■ **AIM OF THE EXERCISE**: Print the full passage on count variables and normal models, word for word.

--- TEXT SHOWN Enclosed Below ---

There are many dependent variables that no matter how many transformations you try, you cannot get to be normally distributed. The most common culprits are count variables–the variable that measures the count or rate of some event in a sample. Some examples I’ve seen from a variety of disciplines are:
Number of eggs in a clutch that hatch
Number of domestic violence incidents in a month
Number of times juveniles needed to be restrained during tenure at a correctional facility
Number of infected plants per transect
A common quality of these variables is that 0 is the mode–the most common value. 1 is the next most common, 2 the next, and so on. In variables with low expected counts (number of cars in a household, number of degrees earned), this is often more pronounced. No monotonic transformation (log, square root, etc.) can ever move the mode from the end of the distribution to the middle as a normal distribution requires.
But a least-squares normal model doesn’t work for a few more reasons.
First, count variables can’t be below 0. They just don’t make sense. But a normal model has no bounds–any value is possible, so a normal model can produce negative predicted values.

--- End of Enclosed TEXT SHOWN ---
--- DATASET CONTENT Enclosed Below ---

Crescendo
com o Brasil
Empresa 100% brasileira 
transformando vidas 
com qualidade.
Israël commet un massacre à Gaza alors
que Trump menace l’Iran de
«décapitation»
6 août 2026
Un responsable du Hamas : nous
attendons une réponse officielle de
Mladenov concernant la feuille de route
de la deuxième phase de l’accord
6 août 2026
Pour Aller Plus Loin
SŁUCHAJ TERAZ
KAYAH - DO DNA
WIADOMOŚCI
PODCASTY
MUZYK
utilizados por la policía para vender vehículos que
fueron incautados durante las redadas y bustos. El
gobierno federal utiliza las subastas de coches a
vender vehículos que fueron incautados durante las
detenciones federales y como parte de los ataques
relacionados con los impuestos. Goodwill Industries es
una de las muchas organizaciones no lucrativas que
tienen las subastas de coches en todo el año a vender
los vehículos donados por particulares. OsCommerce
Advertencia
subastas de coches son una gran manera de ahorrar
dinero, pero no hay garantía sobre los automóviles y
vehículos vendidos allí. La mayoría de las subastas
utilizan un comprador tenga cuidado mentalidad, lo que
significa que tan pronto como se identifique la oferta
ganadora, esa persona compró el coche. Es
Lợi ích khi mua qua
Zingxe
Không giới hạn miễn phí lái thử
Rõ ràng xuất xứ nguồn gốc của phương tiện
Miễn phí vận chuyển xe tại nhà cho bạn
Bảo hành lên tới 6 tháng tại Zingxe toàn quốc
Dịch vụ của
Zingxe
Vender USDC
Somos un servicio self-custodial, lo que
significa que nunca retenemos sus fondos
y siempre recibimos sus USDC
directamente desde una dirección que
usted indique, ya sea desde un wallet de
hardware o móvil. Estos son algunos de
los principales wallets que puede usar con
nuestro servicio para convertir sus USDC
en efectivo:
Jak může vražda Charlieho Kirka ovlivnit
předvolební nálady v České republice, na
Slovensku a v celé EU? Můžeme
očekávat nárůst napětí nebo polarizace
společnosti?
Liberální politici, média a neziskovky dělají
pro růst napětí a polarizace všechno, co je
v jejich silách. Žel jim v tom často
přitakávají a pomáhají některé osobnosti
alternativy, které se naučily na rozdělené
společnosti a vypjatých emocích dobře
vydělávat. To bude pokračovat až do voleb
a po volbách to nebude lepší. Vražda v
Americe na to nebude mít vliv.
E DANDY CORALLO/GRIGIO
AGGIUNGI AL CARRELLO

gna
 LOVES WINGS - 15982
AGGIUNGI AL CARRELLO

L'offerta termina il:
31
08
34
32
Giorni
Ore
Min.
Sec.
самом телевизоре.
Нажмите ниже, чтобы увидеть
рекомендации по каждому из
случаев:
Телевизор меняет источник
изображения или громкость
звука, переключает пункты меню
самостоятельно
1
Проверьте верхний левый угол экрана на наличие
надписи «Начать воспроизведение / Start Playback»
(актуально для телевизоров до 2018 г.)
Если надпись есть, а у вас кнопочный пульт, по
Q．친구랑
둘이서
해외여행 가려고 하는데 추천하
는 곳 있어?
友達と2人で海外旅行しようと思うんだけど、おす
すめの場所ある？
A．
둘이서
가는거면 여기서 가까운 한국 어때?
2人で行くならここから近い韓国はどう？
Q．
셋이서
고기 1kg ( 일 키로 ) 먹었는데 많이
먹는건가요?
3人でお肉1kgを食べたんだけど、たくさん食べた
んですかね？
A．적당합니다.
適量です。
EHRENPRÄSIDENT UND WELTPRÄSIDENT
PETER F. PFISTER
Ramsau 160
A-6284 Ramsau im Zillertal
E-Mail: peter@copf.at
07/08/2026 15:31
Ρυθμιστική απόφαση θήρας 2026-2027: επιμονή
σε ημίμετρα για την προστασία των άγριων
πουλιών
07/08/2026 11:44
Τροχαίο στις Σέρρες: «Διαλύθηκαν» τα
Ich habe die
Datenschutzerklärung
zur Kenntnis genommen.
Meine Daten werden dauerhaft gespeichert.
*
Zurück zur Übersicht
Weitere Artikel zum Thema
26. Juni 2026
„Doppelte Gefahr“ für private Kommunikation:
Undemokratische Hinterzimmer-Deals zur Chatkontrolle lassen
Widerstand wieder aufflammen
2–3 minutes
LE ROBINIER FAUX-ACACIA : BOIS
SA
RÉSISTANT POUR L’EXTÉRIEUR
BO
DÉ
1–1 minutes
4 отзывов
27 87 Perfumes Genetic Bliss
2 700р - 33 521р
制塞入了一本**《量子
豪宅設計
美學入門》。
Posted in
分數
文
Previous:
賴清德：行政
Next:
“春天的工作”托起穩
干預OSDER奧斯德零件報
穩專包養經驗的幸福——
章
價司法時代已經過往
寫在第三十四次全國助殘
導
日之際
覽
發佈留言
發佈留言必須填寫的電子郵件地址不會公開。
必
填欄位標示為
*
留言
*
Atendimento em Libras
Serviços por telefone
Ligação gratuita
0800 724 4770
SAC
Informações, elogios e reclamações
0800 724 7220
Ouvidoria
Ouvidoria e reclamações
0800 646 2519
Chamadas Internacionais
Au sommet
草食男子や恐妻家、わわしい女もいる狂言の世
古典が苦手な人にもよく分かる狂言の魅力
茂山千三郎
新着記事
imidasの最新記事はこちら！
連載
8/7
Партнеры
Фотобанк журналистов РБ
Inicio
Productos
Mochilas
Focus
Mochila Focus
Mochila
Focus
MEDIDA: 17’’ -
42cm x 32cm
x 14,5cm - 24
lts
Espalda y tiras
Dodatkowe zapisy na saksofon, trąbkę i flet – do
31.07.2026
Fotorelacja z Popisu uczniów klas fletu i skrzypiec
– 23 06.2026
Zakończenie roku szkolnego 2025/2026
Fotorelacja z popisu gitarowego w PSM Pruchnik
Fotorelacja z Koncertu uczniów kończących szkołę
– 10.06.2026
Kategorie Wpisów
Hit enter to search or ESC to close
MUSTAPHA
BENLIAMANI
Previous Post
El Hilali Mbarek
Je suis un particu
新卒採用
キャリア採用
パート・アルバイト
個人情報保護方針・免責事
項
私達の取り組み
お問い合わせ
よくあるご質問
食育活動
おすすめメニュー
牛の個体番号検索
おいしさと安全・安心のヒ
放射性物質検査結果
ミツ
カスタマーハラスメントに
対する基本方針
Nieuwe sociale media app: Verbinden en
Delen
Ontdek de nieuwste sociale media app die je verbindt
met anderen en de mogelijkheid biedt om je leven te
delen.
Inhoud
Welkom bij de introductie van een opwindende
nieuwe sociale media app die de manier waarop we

--- End of Enclosed DATASET CONTENT ---

■ **OUTPUT BELOW**:
There are many dependent variables that no matter how many transformations you try, you cannot get to be normally distributed. The most common culprits are count variables–the variable that measures the count or rate of some event in a sample. Some examples I’ve seen from a variety of disciplines are:
Number of eggs in a clutch that hatch
Number of domestic violence incidents in a month
Number of times juveniles needed to be restrained during tenure at a correctional facility
Number of infected plants per transect
A common quality of these variables is that 0 is the mode–the most common value. 1 is the next most common, 2 the next, and so on. In variables with low expected counts (number of cars in a household, number of degrees earned), this is often more pronounced. No monotonic transformation (log, square root, etc.) can ever move the mode from the end of the distribution to the middle as a normal distribution requires.
But a least-squares normal model doesn’t work for a few more reasons.
First, count variables can’t be below 0. They just don’t make sense. But a normal model has no bounds–any value is possible, so a normal model can produce negative predicted values.